Broadcaster Tony Phillips, who has studied black British attitudes to Islam since producing his first documentary on the subject back in 1991, sees Malcolm X's influence as potentially extremely positive: "It is not easy growing up black in Britain, where the core institutions systematically devalue you. Anything which encourages them to lift their heads, to look beyond the prison of race could be constructive. Malcolm is exemplary because he represents a journey, a development, something that deepens and changes over time." The lesson his life offers young converts, for Phillips, is not a fixed dogma, but one of exploration, of a journey that never stops.

"These are not kids, it seems to me, who are necessarily going to become orthodox ideologues or dogmatists," says Philips. "They are from the streets, they are hungry for knowledge and for structure and meaning."
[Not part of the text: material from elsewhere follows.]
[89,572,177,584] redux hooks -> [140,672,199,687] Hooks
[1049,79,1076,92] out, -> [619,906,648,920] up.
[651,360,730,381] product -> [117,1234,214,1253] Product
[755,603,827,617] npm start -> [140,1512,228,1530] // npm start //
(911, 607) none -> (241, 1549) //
At the heart of the appeal of Islam, in Abdul-Rehman Malik's view, is the fact that it offers a form of community which is beyond race. For those raised within the rigid racial hierarchies of post-colonial Britain, the attraction of a sense of solidarity which refuses to prejudge people based on skin colour is obvious. For D this appears a critical attraction: "Islam is open to anyone, doesn't matter what colour you are, black, brown, white...."

Certainly there is a sense in all the young men I talk to of a global communal consciousness hardly typical of the average teenager. From comments on the vilifying of Muslims – "when that black boy [Anthony Walker] was killed in Liverpool no-one said it was a group of Christians who did it, or that it shows all white people are murderers" – to the link between the war in Iraq and terrorism – "I think the government are hypocrites, they are the ones stirring it up. They are waging a war for oil. How can they not expect retaliation? I'm not saying that one life is worth more than another but the London bombs have been on the front page for months and you have people dying in Iraq everyday" – they exhibit a healthy, realistic scepticism. Islam is providing them a frame within which to understand domestic racism. "Not everyone in the country is racist, maybe it's a quarter, maybe half. Its not blatant, but its deep" – and politics together – "the government of this country is Christian, they see a lot of people turning to Islam so they are trying to make it look bad".
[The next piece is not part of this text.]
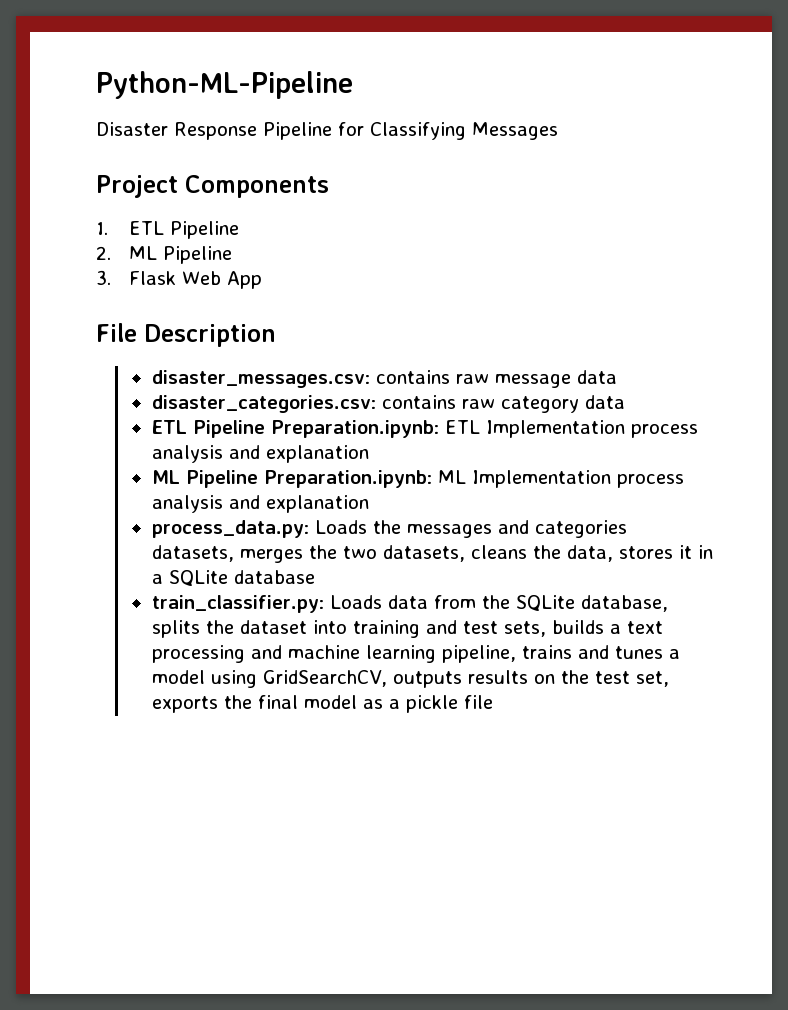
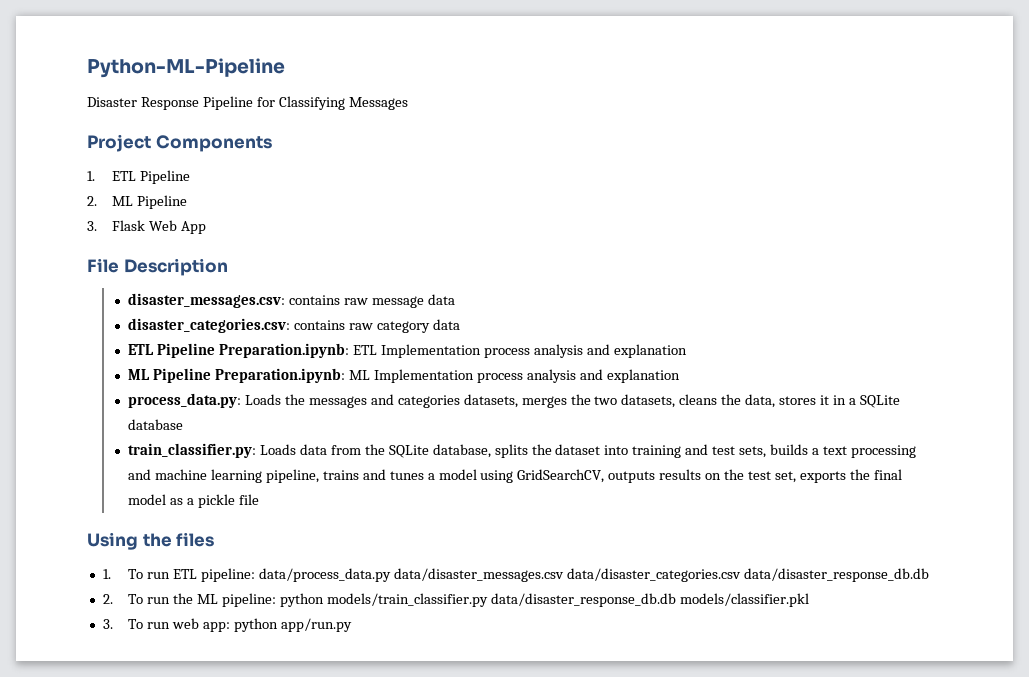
(493, 702) none -> [87,532,215,550] [102,568,929,582] [102,593,809,607] [102,618,352,632] // Using the files // 1. To run ETL pipeline: data/process_data.py data/disaster_messages.csv data/disaster_categories.csv data/disaster_response_db.db // 2. To run the ML pipeline: python models/train_classifier.py data/disaster_response_db.db models/classifier.pkl // 3. To run web app: python app/run.py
The arguments can be callow, but feel grasped for rather than implanted, and in motion rather than dogmatic. They are engaged in the act of thinking themselves into and through a sense of national and global identity within which they can find dignity and common purpose, values sorely lacking in British youth of any stripe. "What I feel," concludes D, the group's most garrulous talker and persuasive rhetorician, "is that if they gave us a chance and stopped trying to beat us down then we would make something of ourselves and show that we can become something."
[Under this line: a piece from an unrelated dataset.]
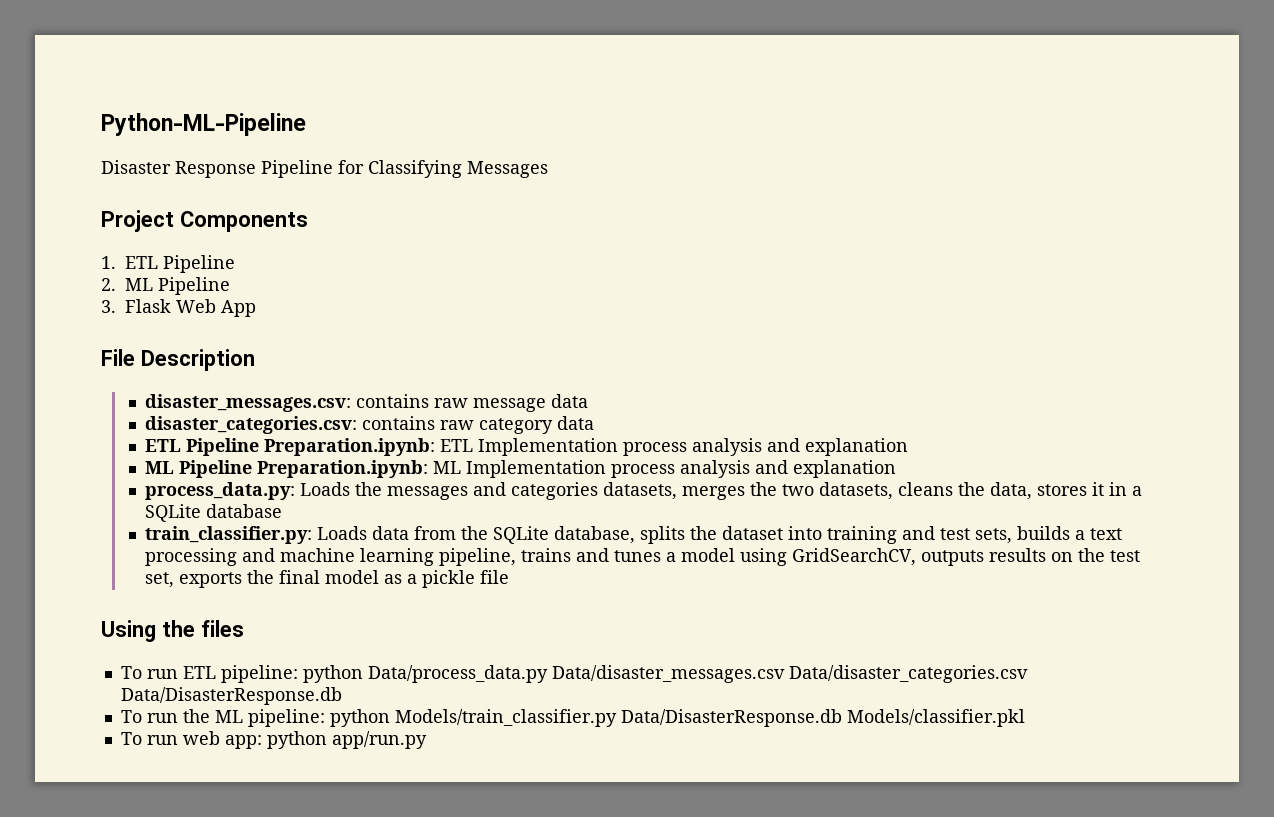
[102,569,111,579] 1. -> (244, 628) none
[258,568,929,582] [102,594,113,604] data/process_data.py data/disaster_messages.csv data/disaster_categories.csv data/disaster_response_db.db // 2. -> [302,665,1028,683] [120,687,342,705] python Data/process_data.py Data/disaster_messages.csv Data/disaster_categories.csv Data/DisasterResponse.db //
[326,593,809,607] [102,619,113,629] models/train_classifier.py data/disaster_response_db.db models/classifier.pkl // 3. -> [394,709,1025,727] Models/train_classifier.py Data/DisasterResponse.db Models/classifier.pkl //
It may be time to acknowledge that young people discovering a personal sense of responsibility, an appetite for knowledge and a global sense of commonality might be a good thing, even if they do discover these things within the context of religion. People like D and B, Idris and Karim, have the potential to form a new kind of engaged, moderate, pragmatic political and cultural leadership for British Muslims. If Britain is to deliver on its multicultural promise, their voice needs to be heard.